Sampling elusive populations: Applications of child labour

This Manual complements the earlier volume on Sampling for household-based surveys of child labour brought out by within the framework of the ILO-IPEC Statistical Information and Monitoring Programme on Child Labour (SIMPOC) and contributes to survey methodology that goes beyond the particular subject of child labour. Thus, anyone interested in issues and practical solutions to problems such as sampling from imperfect frames or sampling difficult populations would benefit from the contents of this Manual.

Presentation | 17 October 2014

Sampling has now become an absolutely necessary instrument for collecting the vast amount of information required for understanding the functioning of our society. It provides a solid basis for estimating unknown values and ratios, and for testing the validity of presumed relationships in different areas of science. The remarkable aspect of probability sampling is its ability to produce not only valid estimates of the parameters of interest but also under broad conditions of their margin of errors due to sample variability. This feature has no doubt greatly contributed to the wide acceptance of sampling as an objective tool of measurement among analysts and the public at large.

The present publication has a dual function. It complements the earlier volume on Sampling for household-based surveys of child labour brought out by within the framework of the ILO Statistical Information and Monitoring Programme on Child Labour (SIMPOC). While the earlier volume dealt with sampling issues in conventional, broad-based household surveys, the present volume deals with non- standard issues involved in the sample design of child labour in targeted sectors and activities, such child street vendors or child domestic workers.

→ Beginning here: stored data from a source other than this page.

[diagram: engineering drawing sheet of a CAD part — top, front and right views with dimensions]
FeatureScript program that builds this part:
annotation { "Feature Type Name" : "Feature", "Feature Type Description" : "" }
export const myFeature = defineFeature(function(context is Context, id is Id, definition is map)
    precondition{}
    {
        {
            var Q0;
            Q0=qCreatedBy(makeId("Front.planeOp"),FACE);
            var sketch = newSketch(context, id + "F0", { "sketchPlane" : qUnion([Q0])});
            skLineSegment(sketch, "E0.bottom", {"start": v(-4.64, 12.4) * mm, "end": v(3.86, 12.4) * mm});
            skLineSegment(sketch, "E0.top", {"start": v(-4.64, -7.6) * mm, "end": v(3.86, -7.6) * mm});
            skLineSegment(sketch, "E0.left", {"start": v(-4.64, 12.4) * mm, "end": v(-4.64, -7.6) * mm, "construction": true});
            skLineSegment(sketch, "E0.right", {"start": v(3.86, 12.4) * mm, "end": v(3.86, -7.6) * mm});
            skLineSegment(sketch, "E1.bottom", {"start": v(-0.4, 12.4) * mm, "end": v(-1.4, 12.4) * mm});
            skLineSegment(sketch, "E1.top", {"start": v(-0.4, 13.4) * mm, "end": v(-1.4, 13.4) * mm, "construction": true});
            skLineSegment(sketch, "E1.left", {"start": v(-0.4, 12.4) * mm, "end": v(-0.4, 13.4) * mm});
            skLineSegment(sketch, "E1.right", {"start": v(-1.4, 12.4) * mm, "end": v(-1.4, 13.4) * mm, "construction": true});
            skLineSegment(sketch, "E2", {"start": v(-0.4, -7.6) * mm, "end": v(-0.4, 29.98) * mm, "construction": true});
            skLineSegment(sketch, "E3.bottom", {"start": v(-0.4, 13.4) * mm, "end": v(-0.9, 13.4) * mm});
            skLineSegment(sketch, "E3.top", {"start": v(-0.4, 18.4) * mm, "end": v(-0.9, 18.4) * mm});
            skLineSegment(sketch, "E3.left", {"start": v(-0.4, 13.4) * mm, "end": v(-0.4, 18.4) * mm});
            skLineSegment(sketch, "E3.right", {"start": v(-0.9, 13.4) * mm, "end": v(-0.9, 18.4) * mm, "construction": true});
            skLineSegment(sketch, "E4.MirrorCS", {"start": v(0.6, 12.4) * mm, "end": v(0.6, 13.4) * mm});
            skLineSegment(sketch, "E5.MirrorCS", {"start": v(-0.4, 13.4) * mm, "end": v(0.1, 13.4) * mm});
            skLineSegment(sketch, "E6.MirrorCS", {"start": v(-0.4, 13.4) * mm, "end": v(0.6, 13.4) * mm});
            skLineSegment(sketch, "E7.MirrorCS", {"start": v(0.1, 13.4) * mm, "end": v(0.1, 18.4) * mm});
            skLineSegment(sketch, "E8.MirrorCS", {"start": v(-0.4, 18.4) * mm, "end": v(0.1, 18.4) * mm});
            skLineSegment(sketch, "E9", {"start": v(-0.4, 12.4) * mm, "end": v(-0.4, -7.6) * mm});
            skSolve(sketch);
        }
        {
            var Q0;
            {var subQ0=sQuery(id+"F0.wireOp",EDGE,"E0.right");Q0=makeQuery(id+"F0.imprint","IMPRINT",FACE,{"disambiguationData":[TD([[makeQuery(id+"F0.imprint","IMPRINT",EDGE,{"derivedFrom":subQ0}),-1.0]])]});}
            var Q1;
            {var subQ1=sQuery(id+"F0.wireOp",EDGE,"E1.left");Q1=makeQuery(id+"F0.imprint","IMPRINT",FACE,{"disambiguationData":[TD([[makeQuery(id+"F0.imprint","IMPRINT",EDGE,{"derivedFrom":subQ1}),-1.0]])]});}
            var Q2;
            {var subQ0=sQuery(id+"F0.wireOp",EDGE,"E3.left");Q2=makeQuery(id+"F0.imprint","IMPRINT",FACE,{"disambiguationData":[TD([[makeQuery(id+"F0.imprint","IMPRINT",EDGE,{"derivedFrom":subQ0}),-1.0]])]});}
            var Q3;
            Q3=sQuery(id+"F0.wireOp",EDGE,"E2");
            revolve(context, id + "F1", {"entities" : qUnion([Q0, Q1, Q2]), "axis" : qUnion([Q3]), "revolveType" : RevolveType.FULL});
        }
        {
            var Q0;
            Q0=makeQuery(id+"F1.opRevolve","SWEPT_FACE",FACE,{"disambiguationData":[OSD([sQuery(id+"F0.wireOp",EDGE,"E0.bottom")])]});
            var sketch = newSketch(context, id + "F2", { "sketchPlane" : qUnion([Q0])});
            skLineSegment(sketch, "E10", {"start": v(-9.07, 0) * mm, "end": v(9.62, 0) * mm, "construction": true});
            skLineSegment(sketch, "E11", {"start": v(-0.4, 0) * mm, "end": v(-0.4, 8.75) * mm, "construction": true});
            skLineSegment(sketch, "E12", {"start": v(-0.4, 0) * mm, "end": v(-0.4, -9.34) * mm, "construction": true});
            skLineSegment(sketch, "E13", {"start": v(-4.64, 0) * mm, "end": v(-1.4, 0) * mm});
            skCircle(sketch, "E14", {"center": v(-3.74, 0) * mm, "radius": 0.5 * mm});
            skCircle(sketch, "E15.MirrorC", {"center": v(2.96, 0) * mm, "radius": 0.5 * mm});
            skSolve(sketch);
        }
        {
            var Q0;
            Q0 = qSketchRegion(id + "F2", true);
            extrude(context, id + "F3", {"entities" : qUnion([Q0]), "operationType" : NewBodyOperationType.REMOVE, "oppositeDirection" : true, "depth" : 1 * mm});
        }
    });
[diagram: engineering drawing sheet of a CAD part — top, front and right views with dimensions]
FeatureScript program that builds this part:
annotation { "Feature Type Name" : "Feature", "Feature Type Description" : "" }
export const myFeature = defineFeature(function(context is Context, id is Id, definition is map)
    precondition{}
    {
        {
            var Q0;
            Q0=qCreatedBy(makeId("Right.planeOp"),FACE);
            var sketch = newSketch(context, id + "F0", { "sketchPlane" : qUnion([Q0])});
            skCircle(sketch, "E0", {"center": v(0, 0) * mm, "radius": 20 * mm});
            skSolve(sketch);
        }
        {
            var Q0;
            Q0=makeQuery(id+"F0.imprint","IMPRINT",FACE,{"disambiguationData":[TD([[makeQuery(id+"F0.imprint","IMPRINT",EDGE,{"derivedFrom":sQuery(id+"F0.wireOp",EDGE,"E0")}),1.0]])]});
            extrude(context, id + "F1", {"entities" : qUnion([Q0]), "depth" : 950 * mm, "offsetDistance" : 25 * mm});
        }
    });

The second function of the present document is its contribution to survey methodology that goes beyond the particular subject of child labour. Thus, anyone interested in issues and practical solutions to problems such as sampling from imperfect frames, or sampling difficult populations because they are relatively few or mobile or secretive, would benefit from the contents of this publication. It puts together in one document a vast amount of materials on various sampling schemes such as multiplicity sampling, adaptive cluster sampling, controlled selection and balanced sampling, snowball sampling, and capture-recapture sampling. In most cases, novel ideas are brought on the underlying theory and the methodologies are illustrated with real-life numerical examples.

The ILO Department of Statistics and the ILO Fundamental Principles and Rights at Work (FPRW) hope that national statistical offices as well as researchers and analysts would use the materials presented here to improve national data collection programmes on child labour and as a result help to eliminate child labour across the world. The ILO could not be more pleased if this manual would also serve the statistical community at large and the survey statisticians in particular.